Same goes for someone like Ryan Anderson.  Seeing as how he's dedicated the bulk of his post collegiate years to fighting this fight, I understand why he wants this fight to go on and on and on.  But while he surely wants to sell more books on the subject and likely enjoys the speaking fees he collects for opining on this issue, he can't force the public to keep having a conversation they don't care to have.  And unfortunately for Ryan, the public does seem ready to move on.  For one, all credible polling shows marriage equality with majority or near-majority support, and has for the past couple of years, and the demographic trend lines show a support base that will dramatically increase with every passing year.  But even among those who might not be all that into marriage equality, the desire to step up and fight against it is really low.  I mean, just think about what has happened over the past year alone.  We are on the cusp of having a majority of marriage equality states in place, with all married same-sex couples having full federal benefits as well.  And yet even in deep red states, you don't see news reports of everyday citizens taking to the streets in anger.  It's just not happening.  People understand that this is inevitable.  Hearts are changing rapidly—but even those hearts that have not yet changed are still ready to move on to other passions.

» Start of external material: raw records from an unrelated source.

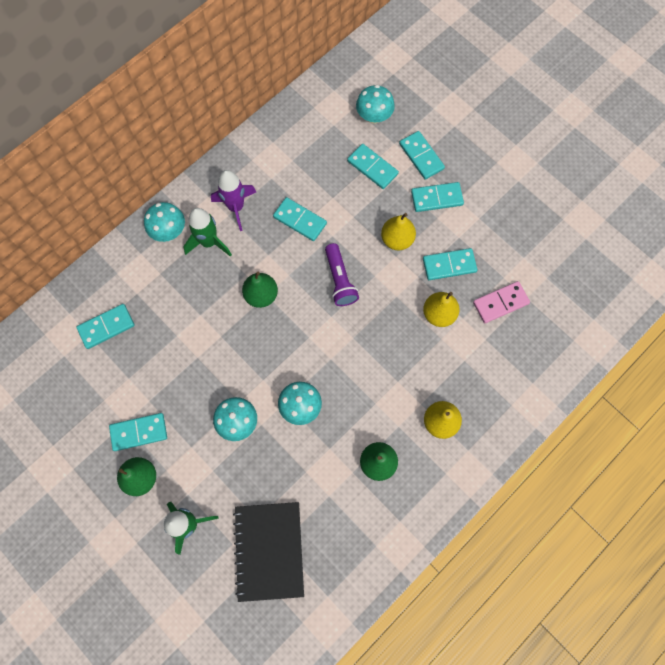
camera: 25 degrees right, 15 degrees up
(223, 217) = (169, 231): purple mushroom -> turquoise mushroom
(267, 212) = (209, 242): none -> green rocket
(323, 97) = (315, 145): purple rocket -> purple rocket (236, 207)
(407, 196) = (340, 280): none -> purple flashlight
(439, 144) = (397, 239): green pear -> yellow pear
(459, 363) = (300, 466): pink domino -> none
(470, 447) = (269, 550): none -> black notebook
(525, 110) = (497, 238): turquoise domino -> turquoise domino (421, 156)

Then there are the elected officials who keep insisting that they have more options.  Well okay, I guess I get why a far-right politician who ran on discrimination would have to keep up appearances.  But this is not a situation with limitless options.  Every recent legislature that has considered marriage equality has either passed it (MN, IL, HI, etc) or, alternately, has put the kibosh on attempts to ban it in law (IN).  The last four states to vote on marriage went pro-equality.  And then there are the courts, where all but one major federal ruling out of dozens of decisions has gone in favor of equal marriage rights.  Couple that with a US Senate where a bipartisan majority currently stands in support of full legalization, the aforementioned polling, the lack of political will for anti-equality measures, and a Supreme Court that is highly likely to side with same-sex couples if tasked with doing so, and you have an America where the discriminatory politician's fight is not only uphill—it's essentially a ninety degree climb up a thread up a threadbare rope.  That is untied at the top.  And is imaginary.

But again, it doesn't surprise me that so many within the anti-equality movement are taking such a self-centered view and demanding they will get their way in the end.  This is how this movement has always operated.  For many of them, it's not even that they refuse to believe that we have pretty much won.  Instead, it's that they believe we have no chance of winning.  Many of them believe that they were predestined to win this fight.  Some believe it's God's will that they get to win, and some just believe that their practical arguments are so sound that Americans will eventually "wise up" and accept them.  For virtually everyone who operates in the "pro-family" space, headstrong insistence about their own rightness and/or righteousness is a defining characteristic.  Always has been, and I suspect it always will be.  Heck, I'd even admire the indefatigable determination, were it not dedicated to such a hurtful and detrimental cause.

A cause they have lost.  Whether or not they want to keep staging "culture war" reenactments for decades to come is irrelevant to the facts at hand.